RGX650 commented 2 months ago

image_2024-04-26_113025308

normal Img2img is working normally though...

John-WL commented 2 months ago

Okay, I'll try to reproduce this on my side. Thank you for the additional details.

John-WL commented 2 months ago

Hmm I'm not getting the same error. In fact, I don't get any errors at all in the console, very weird. I click on generate, nothing happens. No message in console, no nothing. It does work if the extension is not installed, so it's most likely the extension, but 0 errors in the console is kind of hard to debug!

RGX650 commented 2 months ago

I will reinstall my venv again, only install your extension, and i get back to you

John-WL commented 2 months ago

FYI I had to reinstall SDNext entirely from a fresh clone yesterday, I haven't tried SDNext in months. It was broken. So my venv was reinstalled as well when I tried to reproduce the error.
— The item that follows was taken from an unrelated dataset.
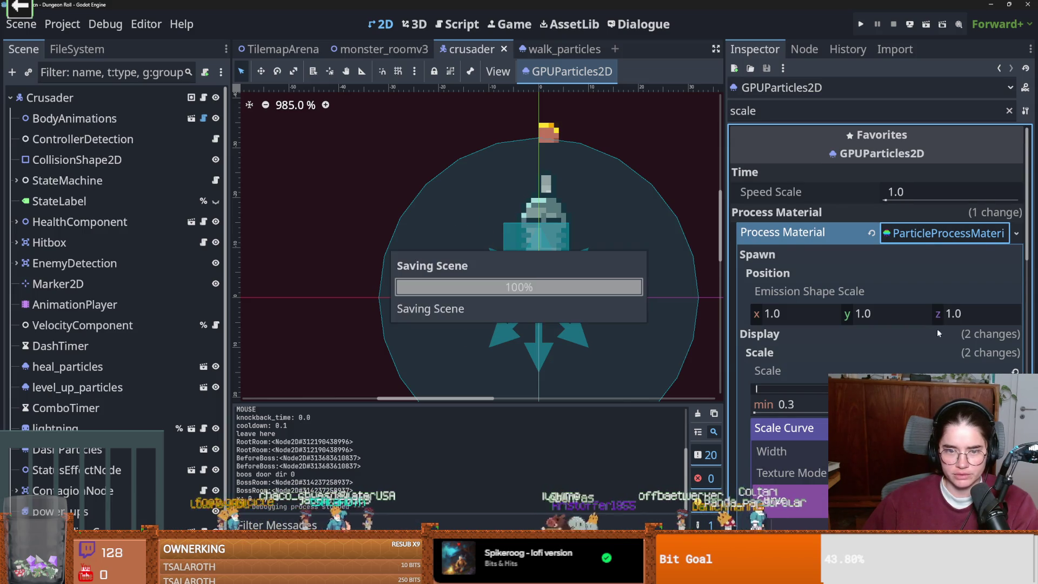
# - Raise the particles' Scale max to 1.5, then to 2.0, and save and run the game
pyautogui.scroll(-2, 936, 329)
John-WL commented 2 months ago

Small update, I haven't given up on this issue yet, but I'm very busy at the moment. I'll dig more into it in a few days.
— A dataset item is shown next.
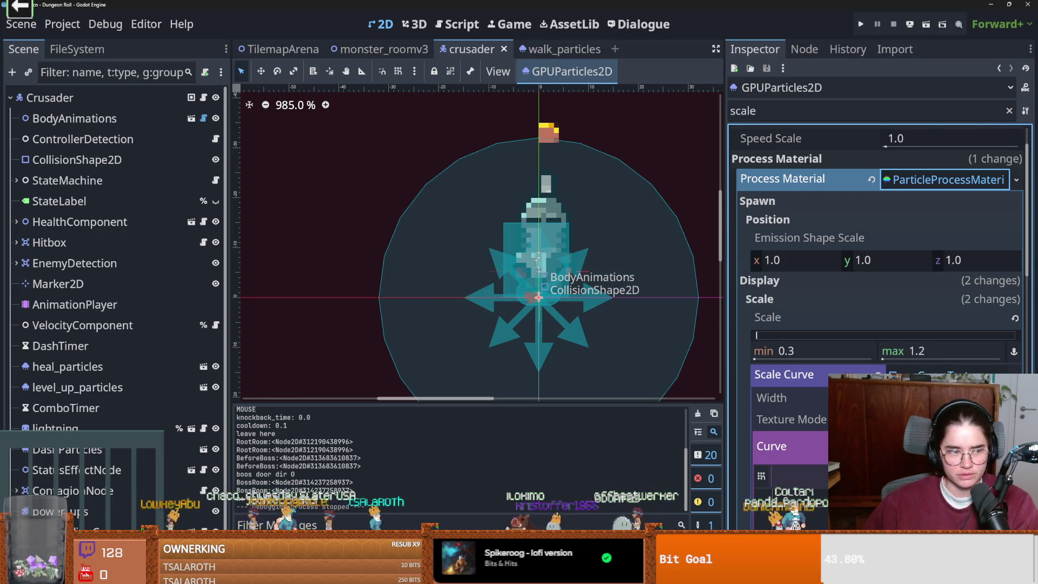
pyautogui.scroll(-1, 933, 323)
John-WL commented 1 month ago

I've spent a few more hours on it now, but I think I'm giving up on making it work with the patch. I have a suspicion it has something to do with the recompilation patch sdwi2iextender is doing. I'll put my head back into it and make sure it works for SDNext when sdwi2iextender switches fully to the new patch mechanism for Webui 1.9. I'm currently waiting for Forge to switch to 1.9 to implement that into sdwi2iextender, their implementation is still in 1.8.

John-WL commented 2 days ago

Small update on this issue: As of June 2024, forge is no longer an official repo that competes directly with A1111.

Webui 1.9 is still extremely slow compared to Webui dev branch or Forge, so the last working version of Forge will keep being supported in sdwi2iextender until Webui 1.10 is released with all the optimizations made.

This means that this issue definitely won't be fixed before Webui 1.10 is released (possibly a few months still).